Directions: Would you return every line of the listing below that has "Juni" in it?

Material to process:
▽

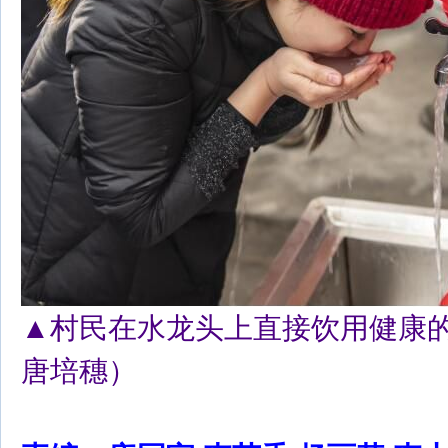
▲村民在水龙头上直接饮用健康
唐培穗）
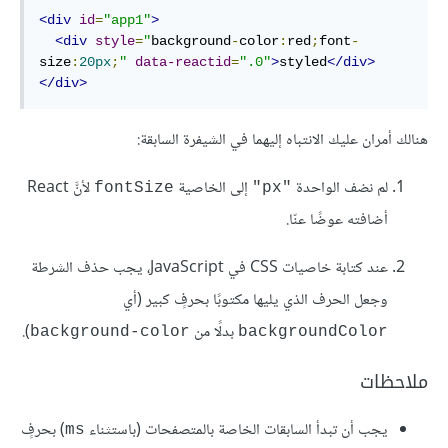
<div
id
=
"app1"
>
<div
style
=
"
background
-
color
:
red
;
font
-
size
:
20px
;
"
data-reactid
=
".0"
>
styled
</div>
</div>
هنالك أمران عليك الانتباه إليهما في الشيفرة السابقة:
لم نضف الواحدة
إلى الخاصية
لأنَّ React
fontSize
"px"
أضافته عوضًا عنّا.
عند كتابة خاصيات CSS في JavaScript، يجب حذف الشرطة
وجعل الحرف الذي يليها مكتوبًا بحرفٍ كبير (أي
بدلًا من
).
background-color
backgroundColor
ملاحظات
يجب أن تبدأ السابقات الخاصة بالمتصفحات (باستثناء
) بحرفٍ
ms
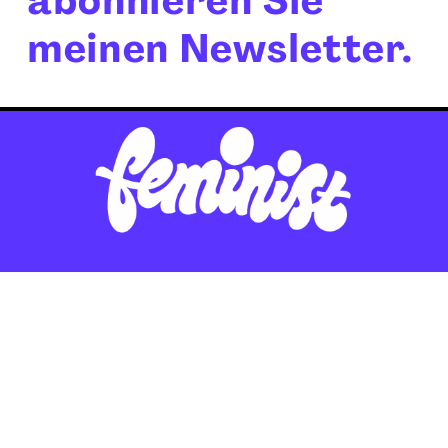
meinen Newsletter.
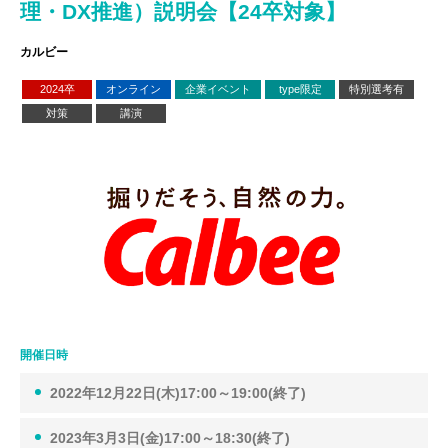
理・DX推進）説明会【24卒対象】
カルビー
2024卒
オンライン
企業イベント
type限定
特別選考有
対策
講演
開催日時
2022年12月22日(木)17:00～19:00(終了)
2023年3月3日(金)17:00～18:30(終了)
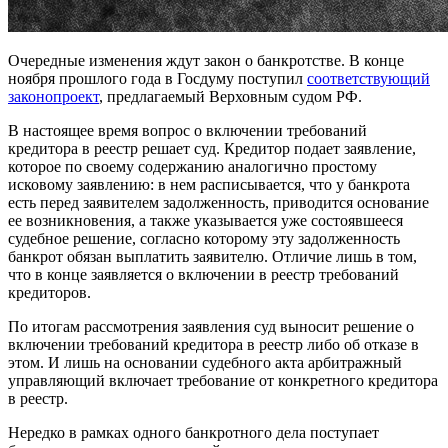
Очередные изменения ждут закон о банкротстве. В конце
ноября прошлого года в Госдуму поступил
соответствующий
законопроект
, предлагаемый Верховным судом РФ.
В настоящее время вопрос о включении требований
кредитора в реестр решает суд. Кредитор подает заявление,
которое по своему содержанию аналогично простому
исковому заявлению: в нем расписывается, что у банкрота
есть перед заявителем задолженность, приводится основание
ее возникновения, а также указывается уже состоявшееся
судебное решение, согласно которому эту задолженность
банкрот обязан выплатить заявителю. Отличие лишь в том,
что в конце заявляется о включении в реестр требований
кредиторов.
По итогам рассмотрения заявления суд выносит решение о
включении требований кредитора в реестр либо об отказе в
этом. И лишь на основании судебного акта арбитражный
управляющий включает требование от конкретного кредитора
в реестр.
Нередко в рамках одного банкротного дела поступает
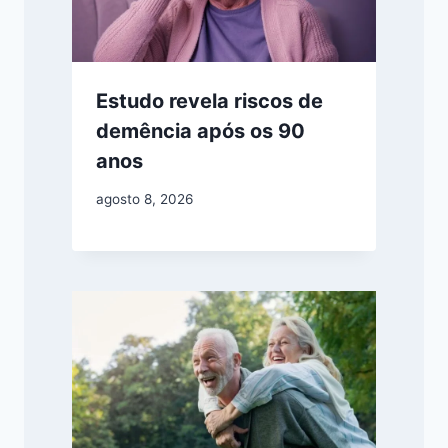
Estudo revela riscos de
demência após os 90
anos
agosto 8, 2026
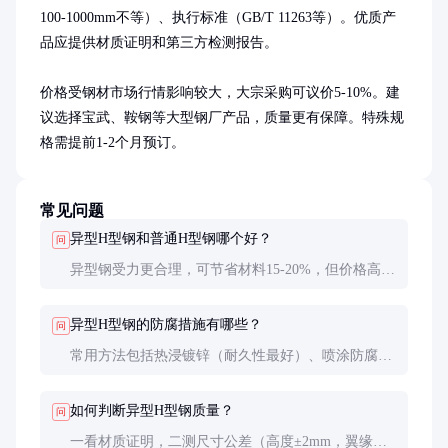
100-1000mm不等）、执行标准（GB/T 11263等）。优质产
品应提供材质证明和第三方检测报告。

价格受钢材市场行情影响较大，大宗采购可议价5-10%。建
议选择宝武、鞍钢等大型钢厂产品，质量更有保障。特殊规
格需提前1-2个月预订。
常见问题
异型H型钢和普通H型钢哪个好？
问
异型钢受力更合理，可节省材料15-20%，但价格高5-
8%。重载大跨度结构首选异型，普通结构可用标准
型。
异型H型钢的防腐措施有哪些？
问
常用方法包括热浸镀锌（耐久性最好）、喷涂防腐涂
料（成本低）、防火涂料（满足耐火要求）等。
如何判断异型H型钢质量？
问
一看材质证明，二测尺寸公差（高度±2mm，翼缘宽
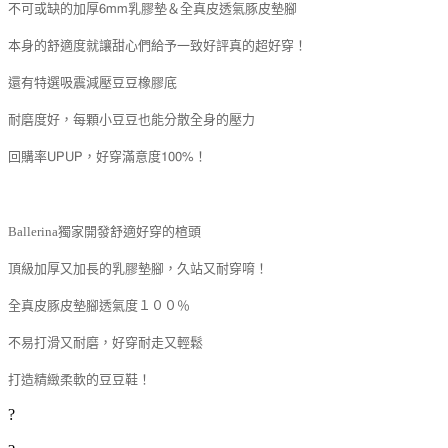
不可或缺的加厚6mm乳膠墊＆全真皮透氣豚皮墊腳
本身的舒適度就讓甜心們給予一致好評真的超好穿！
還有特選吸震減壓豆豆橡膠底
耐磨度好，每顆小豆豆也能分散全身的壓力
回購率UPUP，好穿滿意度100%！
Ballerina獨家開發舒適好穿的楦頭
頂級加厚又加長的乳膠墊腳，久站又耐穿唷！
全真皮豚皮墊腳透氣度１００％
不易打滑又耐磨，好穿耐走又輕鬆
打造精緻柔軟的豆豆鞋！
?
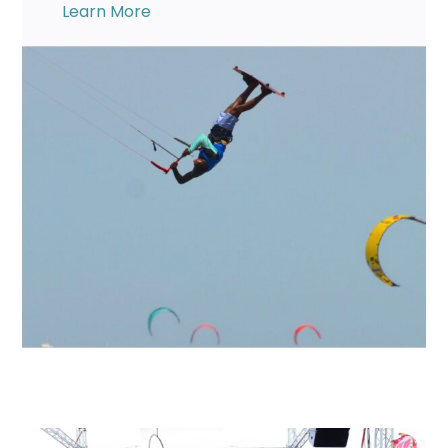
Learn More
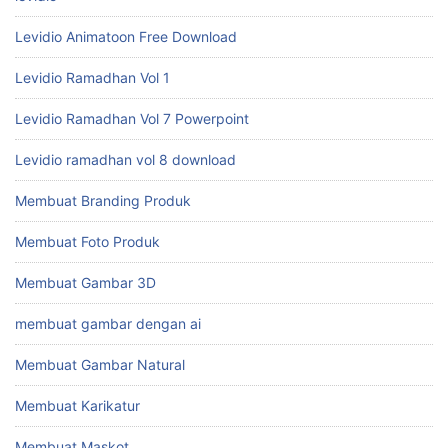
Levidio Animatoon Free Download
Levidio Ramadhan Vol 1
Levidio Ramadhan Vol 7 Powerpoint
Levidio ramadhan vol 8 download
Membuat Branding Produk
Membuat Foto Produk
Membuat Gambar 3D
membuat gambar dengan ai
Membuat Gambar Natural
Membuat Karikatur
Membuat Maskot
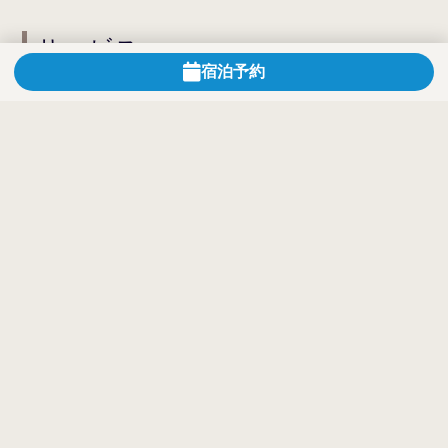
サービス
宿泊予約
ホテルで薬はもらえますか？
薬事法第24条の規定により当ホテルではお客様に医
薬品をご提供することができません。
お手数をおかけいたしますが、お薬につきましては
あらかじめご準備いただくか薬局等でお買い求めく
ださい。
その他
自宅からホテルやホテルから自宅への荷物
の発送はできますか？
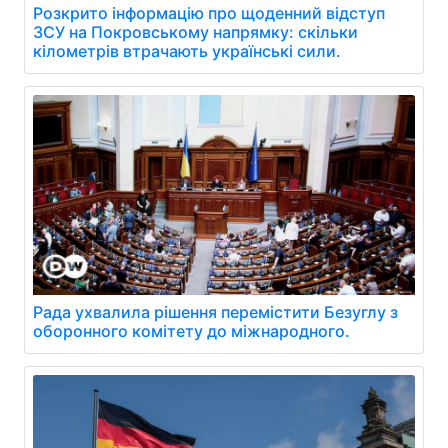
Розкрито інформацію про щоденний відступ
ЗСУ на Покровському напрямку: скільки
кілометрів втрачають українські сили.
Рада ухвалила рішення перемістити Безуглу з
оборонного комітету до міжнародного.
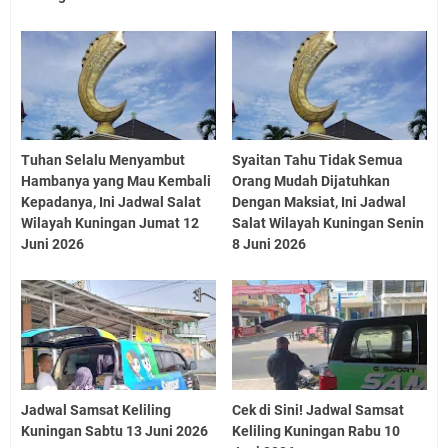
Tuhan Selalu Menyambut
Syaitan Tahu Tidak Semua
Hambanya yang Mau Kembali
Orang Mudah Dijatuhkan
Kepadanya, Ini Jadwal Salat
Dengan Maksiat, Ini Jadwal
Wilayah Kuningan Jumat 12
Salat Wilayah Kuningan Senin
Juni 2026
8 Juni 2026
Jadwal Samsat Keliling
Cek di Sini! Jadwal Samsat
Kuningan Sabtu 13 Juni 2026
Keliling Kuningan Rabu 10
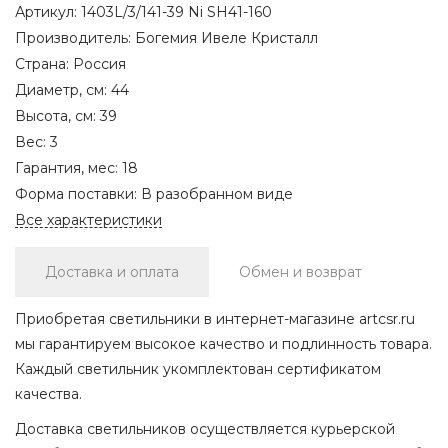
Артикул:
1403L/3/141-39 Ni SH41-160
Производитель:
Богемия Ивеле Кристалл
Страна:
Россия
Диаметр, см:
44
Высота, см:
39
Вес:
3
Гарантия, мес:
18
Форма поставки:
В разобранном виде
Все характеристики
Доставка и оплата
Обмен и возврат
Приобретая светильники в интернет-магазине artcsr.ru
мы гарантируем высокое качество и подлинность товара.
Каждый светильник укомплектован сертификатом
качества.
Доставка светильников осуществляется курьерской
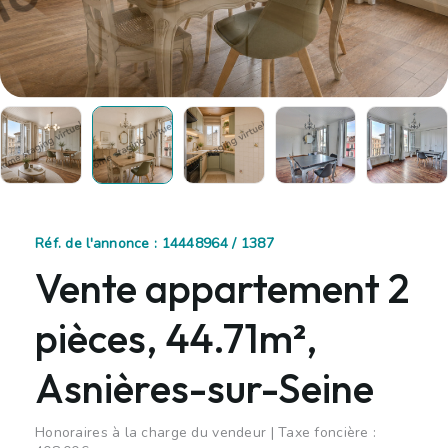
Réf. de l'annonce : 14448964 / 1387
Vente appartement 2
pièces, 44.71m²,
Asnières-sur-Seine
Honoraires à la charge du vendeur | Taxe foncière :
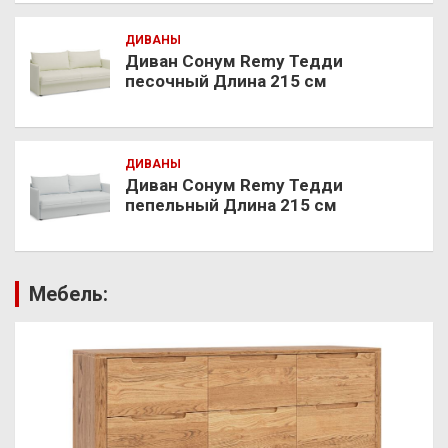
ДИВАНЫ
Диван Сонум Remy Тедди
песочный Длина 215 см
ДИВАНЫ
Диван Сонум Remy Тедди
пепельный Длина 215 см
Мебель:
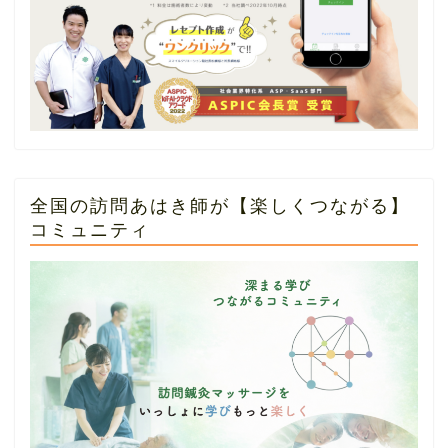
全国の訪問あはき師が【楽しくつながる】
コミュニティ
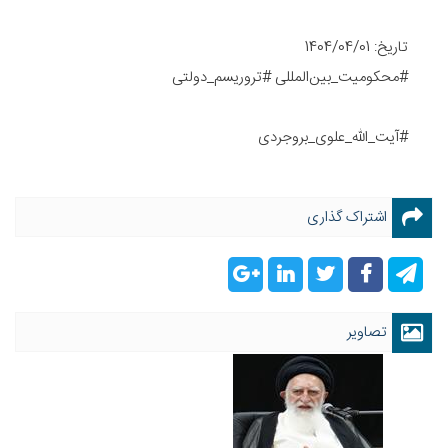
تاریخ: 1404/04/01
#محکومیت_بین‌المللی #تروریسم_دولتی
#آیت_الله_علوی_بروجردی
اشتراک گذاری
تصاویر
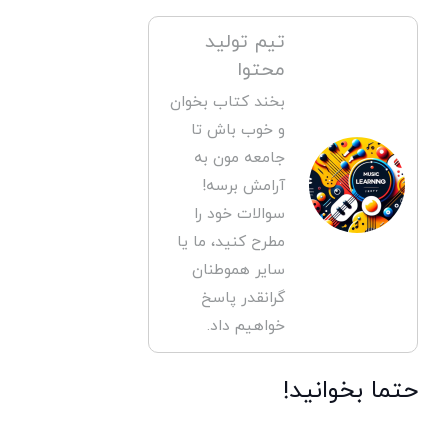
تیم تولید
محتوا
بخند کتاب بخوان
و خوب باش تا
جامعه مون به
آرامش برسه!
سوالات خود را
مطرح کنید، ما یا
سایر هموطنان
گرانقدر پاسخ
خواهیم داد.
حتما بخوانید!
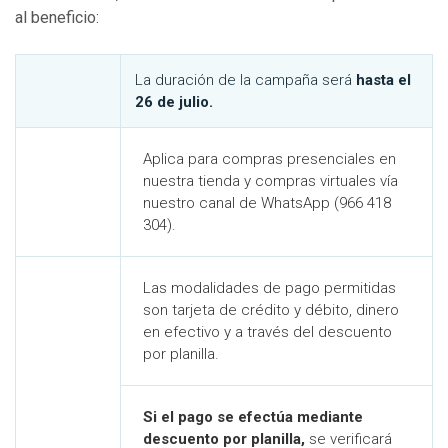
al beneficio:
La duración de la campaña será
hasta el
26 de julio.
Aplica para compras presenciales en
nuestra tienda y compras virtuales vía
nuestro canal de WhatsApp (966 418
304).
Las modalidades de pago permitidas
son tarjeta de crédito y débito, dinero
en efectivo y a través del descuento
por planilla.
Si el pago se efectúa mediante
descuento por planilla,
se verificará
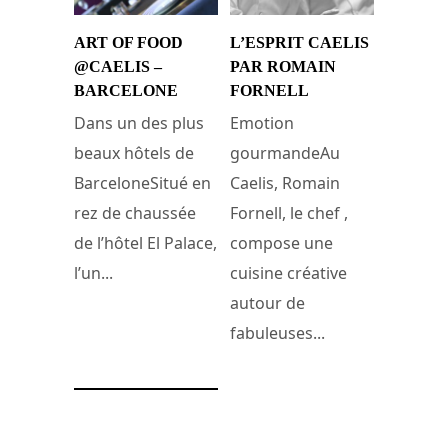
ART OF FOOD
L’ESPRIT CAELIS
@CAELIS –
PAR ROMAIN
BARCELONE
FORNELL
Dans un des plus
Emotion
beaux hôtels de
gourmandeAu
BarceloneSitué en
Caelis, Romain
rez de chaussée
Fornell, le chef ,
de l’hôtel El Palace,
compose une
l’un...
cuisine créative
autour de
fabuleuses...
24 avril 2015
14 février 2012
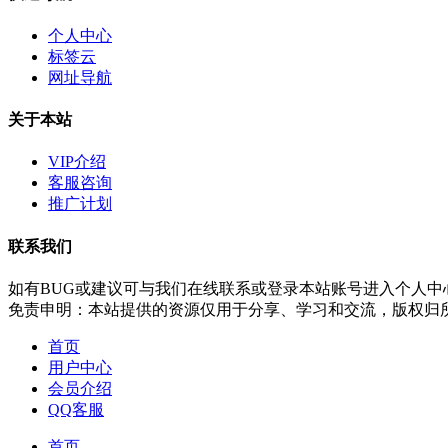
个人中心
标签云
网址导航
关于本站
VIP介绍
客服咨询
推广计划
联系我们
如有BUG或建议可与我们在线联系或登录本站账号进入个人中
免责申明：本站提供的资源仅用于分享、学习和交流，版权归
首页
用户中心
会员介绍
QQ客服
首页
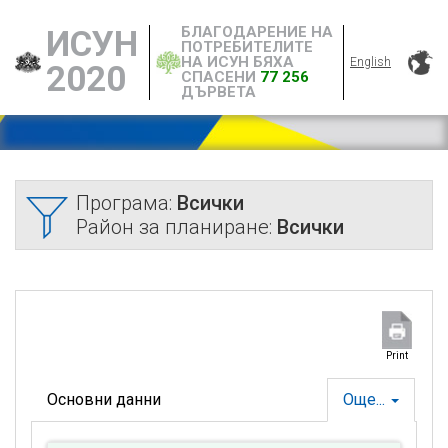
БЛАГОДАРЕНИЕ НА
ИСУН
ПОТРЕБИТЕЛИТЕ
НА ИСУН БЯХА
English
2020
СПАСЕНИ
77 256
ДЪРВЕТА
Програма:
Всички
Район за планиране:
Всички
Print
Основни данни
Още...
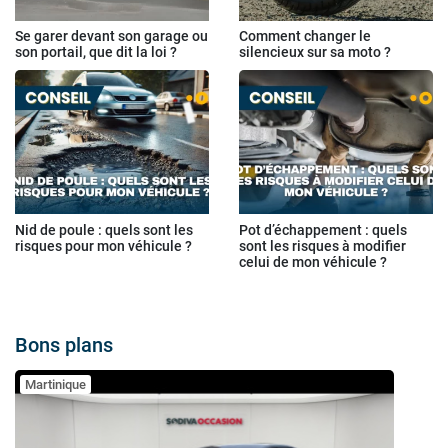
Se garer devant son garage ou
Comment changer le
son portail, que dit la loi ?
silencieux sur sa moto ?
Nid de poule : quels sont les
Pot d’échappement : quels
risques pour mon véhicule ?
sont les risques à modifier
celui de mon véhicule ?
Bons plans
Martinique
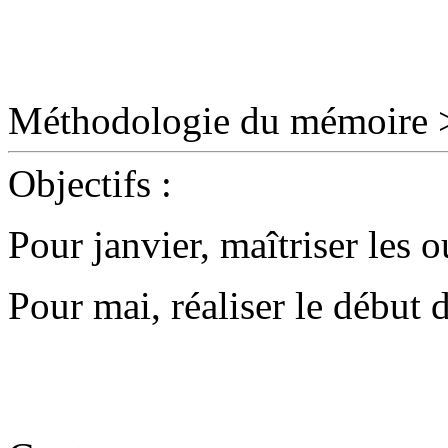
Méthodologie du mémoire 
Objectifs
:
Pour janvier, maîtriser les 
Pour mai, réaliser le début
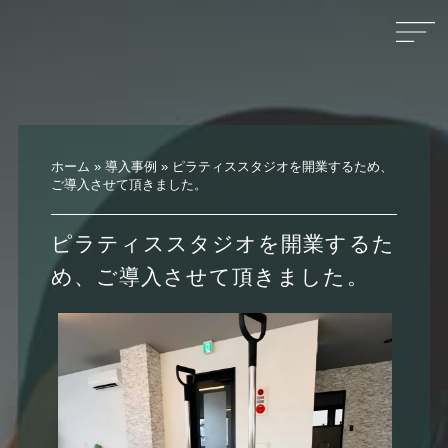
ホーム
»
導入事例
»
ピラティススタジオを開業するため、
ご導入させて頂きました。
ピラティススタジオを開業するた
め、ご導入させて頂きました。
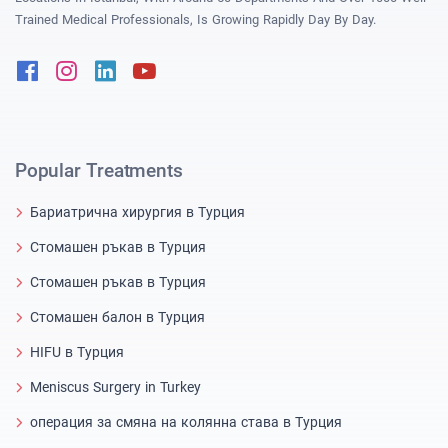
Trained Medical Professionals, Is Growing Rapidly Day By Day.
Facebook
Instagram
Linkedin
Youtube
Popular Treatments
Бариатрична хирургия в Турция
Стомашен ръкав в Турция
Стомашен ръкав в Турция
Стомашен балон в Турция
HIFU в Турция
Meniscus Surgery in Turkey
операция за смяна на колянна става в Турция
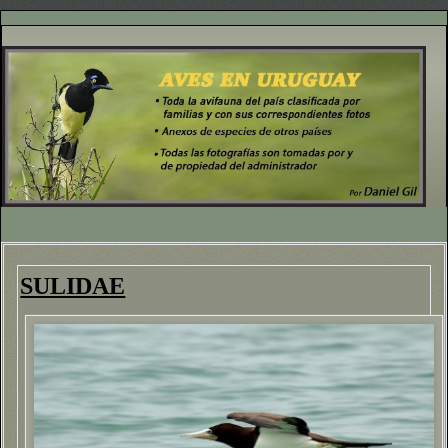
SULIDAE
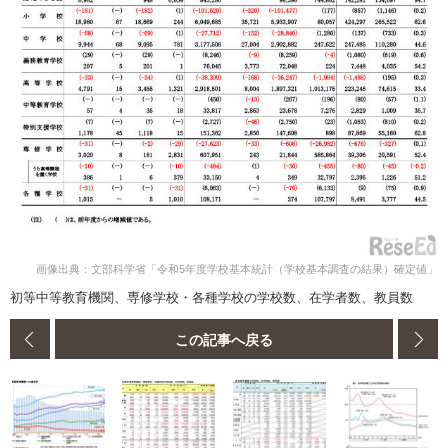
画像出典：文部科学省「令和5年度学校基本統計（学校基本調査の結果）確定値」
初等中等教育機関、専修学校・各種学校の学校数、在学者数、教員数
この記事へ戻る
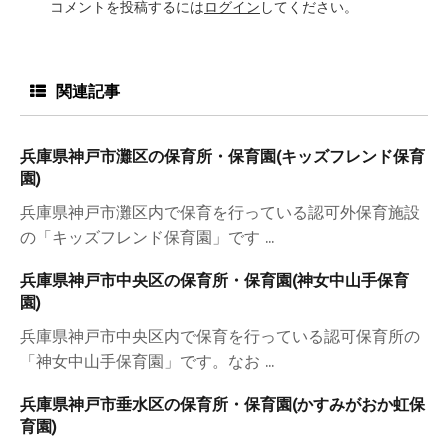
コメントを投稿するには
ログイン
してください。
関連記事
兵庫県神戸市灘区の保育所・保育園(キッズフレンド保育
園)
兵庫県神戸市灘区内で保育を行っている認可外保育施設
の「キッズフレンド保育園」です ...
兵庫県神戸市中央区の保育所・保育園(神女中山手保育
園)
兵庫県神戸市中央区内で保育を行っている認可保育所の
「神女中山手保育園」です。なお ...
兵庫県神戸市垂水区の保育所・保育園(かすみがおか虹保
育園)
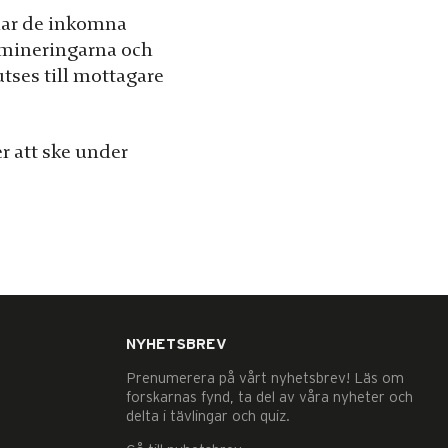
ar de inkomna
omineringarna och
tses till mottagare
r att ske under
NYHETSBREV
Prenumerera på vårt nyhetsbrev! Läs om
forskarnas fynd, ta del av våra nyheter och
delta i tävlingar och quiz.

△

Answer box:
Juni 2026
8 Juni 2026
Kuningan Sabtu 13 Juni 2026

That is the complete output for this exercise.